Political leaders lack imagination

Professor David Bates, Professor of Contemporary Political Thought

If there is one thing that depresses me most about contemporary politics, it is the failure of imagination among political leaders.

We are currently faced with a series of intersecting existential crisis – the most pressing of which is that which presents us with the reality of the mortality of our species – the climate emergency.

The problem is so great that we cannot imagine how to deal with it, and our lives often feel so difficult that we do not have the capacity to constructively think about the long-term.

As the problems becomes bigger, our world seems to close in. Solutions to the crisis seem more unimaginable than the endpoint of crisis itself.  As Fredric Jameson has maintained, it is often ‘easier to imagine the end of the world’ than a change of the dominant socio-economic system.

This focus on the immediacy of the present has many causes – some historical and others more recent – but in a way, all are systemic.

Politics and economics after 1979 reconfigured the margins of the possible. And the ideological partiality and toxicity of news media has undoubtedly contributed to this.

More recently, the cost- of- living crisis has enhanced the real and perceived financial vulnerability of large sections of the British population; many people not simply living week to week but day to day, hour to hour.

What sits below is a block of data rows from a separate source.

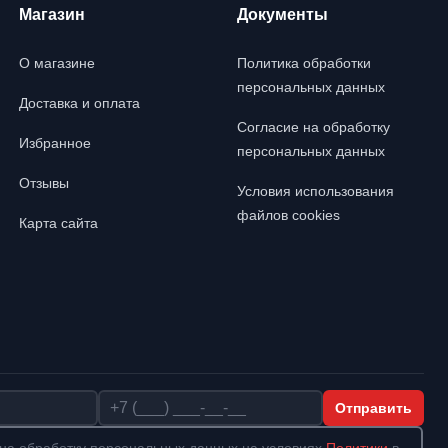
Магазин
Документы
О магазине
Политика обработки
персональных данных
Доставка и оплата
Согласие на обработку
Избранное
персональных данных
Отзывы
Условия использования
файлов cookies
Карта сайта
Телефон
Отправить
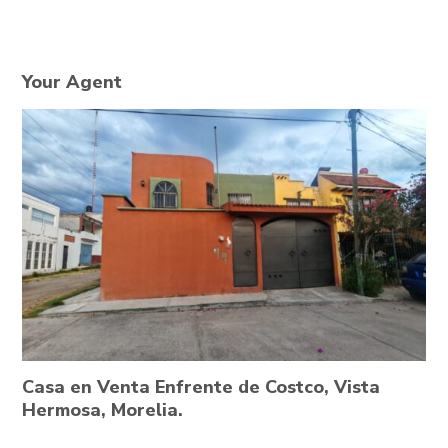
Your Agent
Casa en Venta Enfrente de Costco, Vista
Hermosa, Morelia.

Even previously comfortable families being forced to rely on food banks.

The cost- of- living crisis has national and global causes. Austerity and financial restructuring resulting from the financial crisis of 2008 has been central.  We also have the impact of the war in Ukraine on energy prices.  This has driven up the cost of living to often unbearable levels. And the mental health crisis stoked by austerity and the pandemic, has undermined not only individual but also social resilience.

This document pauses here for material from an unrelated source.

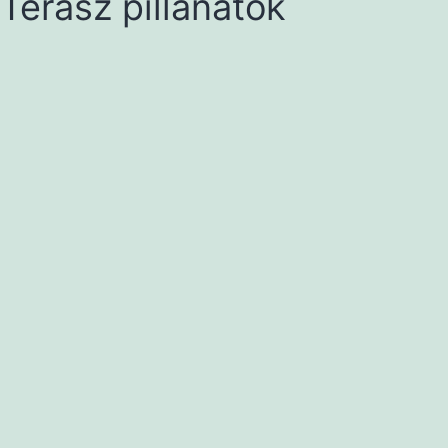
Terasz pillanatok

Thus, our capacities have been undermined.  But we should not confuse capability and capacity. If circumstances allow, people have the capability and imagination fit for the enormity of the task at hand. Political leaders need to do all they can to facilitate circumstances more favourable to addressing this task. Just as lies beget lies, honesty can beget honesty.

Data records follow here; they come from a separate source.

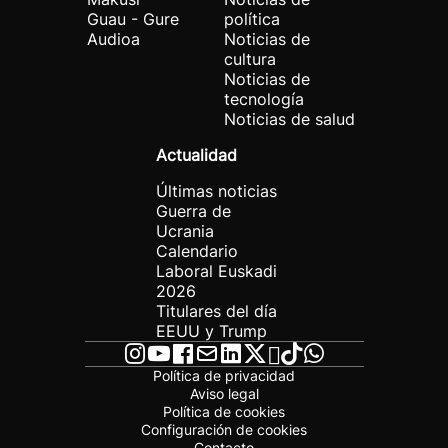
Guau - Gure
política
Audioa
Noticias de
cultura
Noticias de
tecnología
Noticias de salud
Actualidad
Últimas noticias
Guerra de
Ucrania
Calendario
Laboral Euskadi
2026
Titulares del día
EEUU y Trump
Política de privacidad
Aviso legal
Política de cookies
Configuración de cookies
Contacto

If we are going to support a sustainable world fit for future generations – or to state this in a less abstract fashion – a world fit not only for our children, but also our grandchildren and great grandchildren, then we need to act now. Beyond the platitudes, we need to take substantive action.  The action required will be of significant cost financially, emotionally and  individually. Political leaders need a shift in their imagination, in order to contribute to real solutions, rather than perpetuating the problems.   This requires the rediscovery not just of the virtue of honesty, but also a commitment to social justice. To enhance the social capacity and resilience necessary, we need to ensure that we do not simply dump all the hardship on the poor and the vulnerable.  We need to rethink the post-1979 consensus.

We need to ensure that those with the broadest shoulders bear the greatest weight. We need in short a fair and reasonable distribution of burden and benefit.

The Leaders Debates demonstrated further this failure of imagination. Soundbites without content, claims without evidence.  Vague promises without cost.  None of the responses seemed fit for purpose. If the hope of the imagination is to replace the timidity and insipidity of the status quo,  our politicians need to step up. We deserve better than this!